Les lésions mises en évidence au cours de l’autopsie permettent de l’identifier facilement.
- La listériose : dans sa forme nerveuse, on peut constater de l’apathie et un port anormal de la tête,
puis une paralysie (accompagnée de phases d’excitation) qui touche d’abord les muscles de la mastication
et de la déglutition et se généralise ensuite à l’ensemble du corps.
- La nécrose du cortex cérébral : elle affecte surtout les jeunes animaux et se caractérise par de l’ataxie, une diminution
de l’acuité visuelle jusqu’à la cécité, des spasmes musculaires, des grincements de dents, un trismus, un nystagmus et un
comportement de tourner en rond ou de pousser au mur.
- La fièvre vitulaire : elle apparaît juste après la mise bas et se manifeste dans la forme éclampsique (rare) par du trismus
et des contractions violentes.
- La toxémie de gestation : elle apparaît en fin de gestation et se caractérise par de l’anorexie, de l’ataxie et de
l’amaurose. Elle évolue rapidement vers le décubitus et le coma.
- La cétose : elle est similaire à la toxémie de gestation mais apparaît après la misebas, en début de lactation.
- Diverses intoxications : intoxications par les organophosphorés, les carbamates, la strychnine, le plomb,
certaines plantes à toxicité nerveuse, etc.

Diagnostic expérimental :
  On peut procéder à l’identification macroscopique ou microscopique des débris végétaux présents dans le
contenu ruminal.

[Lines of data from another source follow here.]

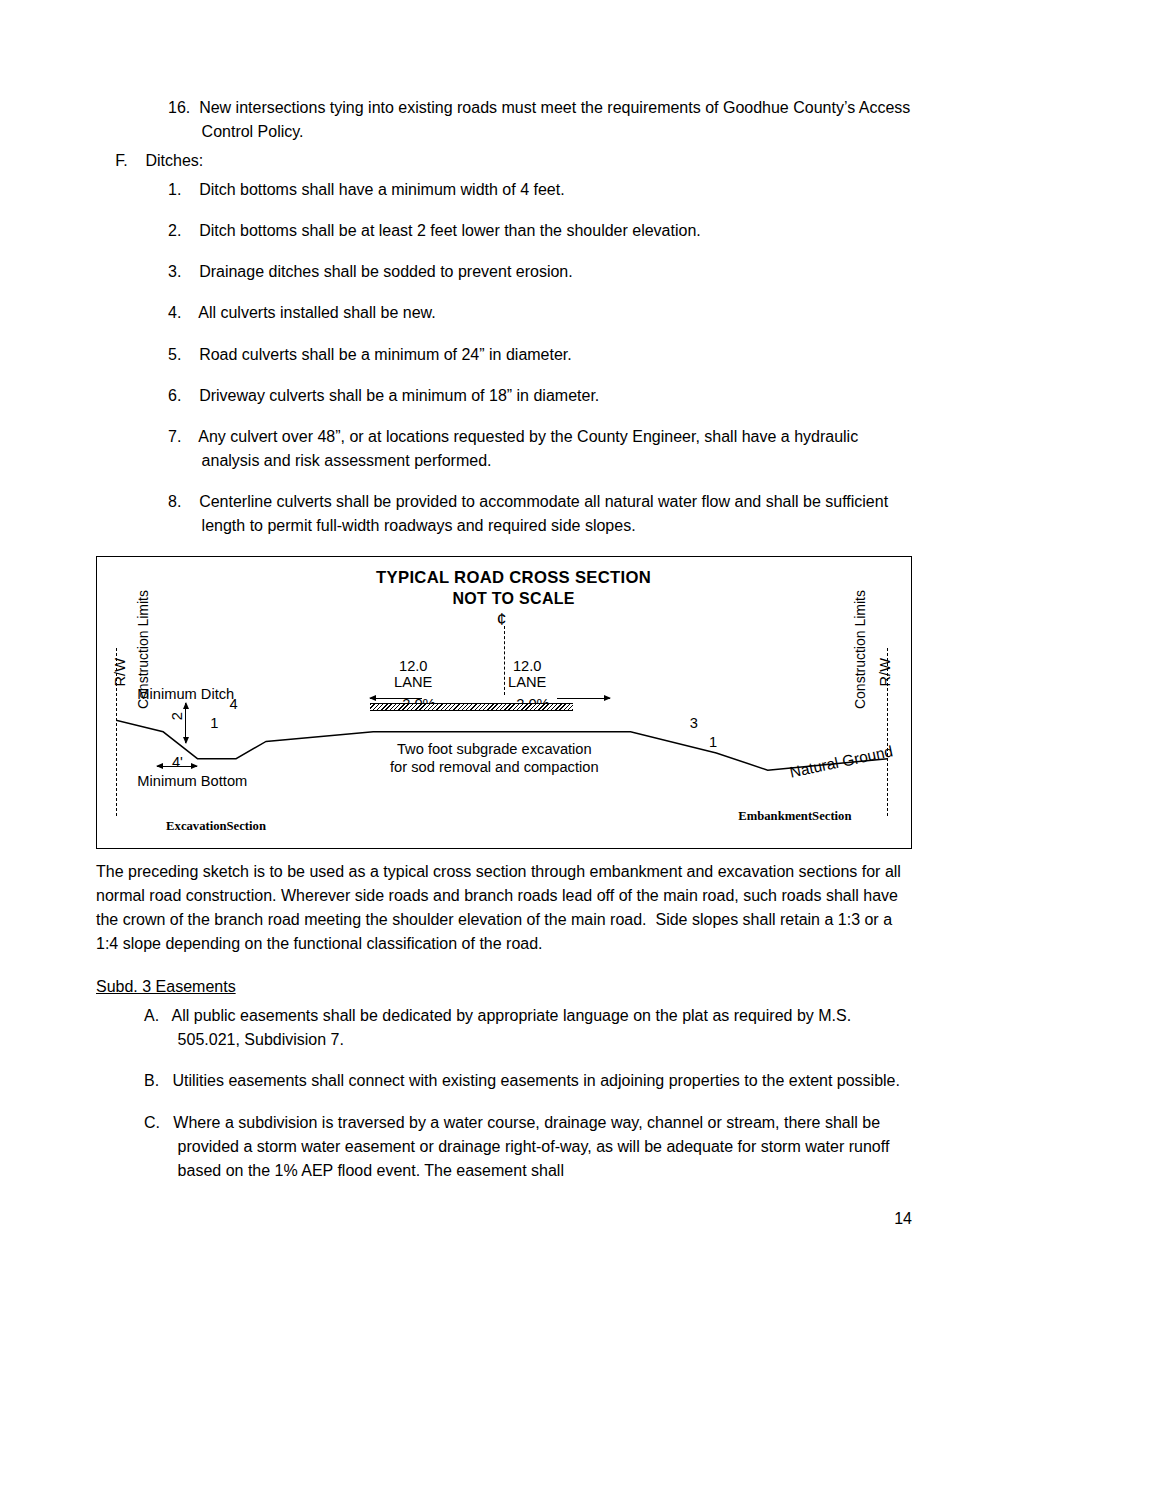16. New intersections tying into existing roads must meet the requirements of Goodhue County’s Access Control Policy.
F. Ditches:
1. Ditch bottoms shall have a minimum width of 4 feet.
2. Ditch bottoms shall be at least 2 feet lower than the shoulder elevation.
3. Drainage ditches shall be sodded to prevent erosion.
4. All culverts installed shall be new.
5. Road culverts shall be a minimum of 24” in diameter.
6. Driveway culverts shall be a minimum of 18” in diameter.
7. Any culvert over 48”, or at locations requested by the County Engineer, shall have a hydraulic analysis and risk assessment performed.
8. Centerline culverts shall be provided to accommodate all natural water flow and shall be sufficient length to permit full-width roadways and required side slopes.
TYPICAL ROAD CROSS SECTION
NOT TO SCALE
R/W
Construction Limits
Construction Limits
R/W
12.0
LANE
12.0
LANE
2.0%
2.0%
Minimum Ditch
2
1
4
4'
Minimum Bottom
3
1
Two foot subgrade excavation
for sod removal and compaction
Natural Ground
ExcavationSection
EmbankmentSection
The preceding sketch is to be used as a typical cross section through embankment and excavation sections for all normal road construction. Wherever side roads and branch roads lead off of the main road, such roads shall have the crown of the branch road meeting the shoulder elevation of the main road. Side slopes shall retain a 1:3 or a 1:4 slope depending on the functional classification of the road.
Subd. 3 Easements
A. All public easements shall be dedicated by appropriate language on the plat as required by M.S. 505.021, Subdivision 7.
B. Utilities easements shall connect with existing easements in adjoining properties to the extent possible.
C. Where a subdivision is traversed by a water course, drainage way, channel or stream, there shall be provided a storm water easement or drainage right-of-way, as will be adequate for storm water runoff based on the 1% AEP flood event. The easement shall
14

On peut également doser la coriamyrtine par la réaction vératrolique (réaction colorée
basée sur la mesure de la densité optique par photocolorimétrie).

Traitement :
Le traitement est uniquement symptomatique et souvent aléatoire :
- Anticonvulsivants : diazépam (VALIUM®), barbituriques, xylazine
- Analeptiques respiratoires : doxapram.

Pronostic :
  Dans la forme grave, le taux de mortalité oscille entre 50 et 100%.
  D’après les données du CNITV, le taux de morbidité est de 100% chez les bovins (pour
1 bovin exposé), 72% chez les ovins (pour 77 ovins exposés) et 26% chez les caprins (pour 90
caprins exposés). Le taux de mortalité atteint 18% chez les ovins et 12% chez les caprins. Le
taux de létalité atteint, quant à lui, 24% chez les ovins et 48% chez les caprins.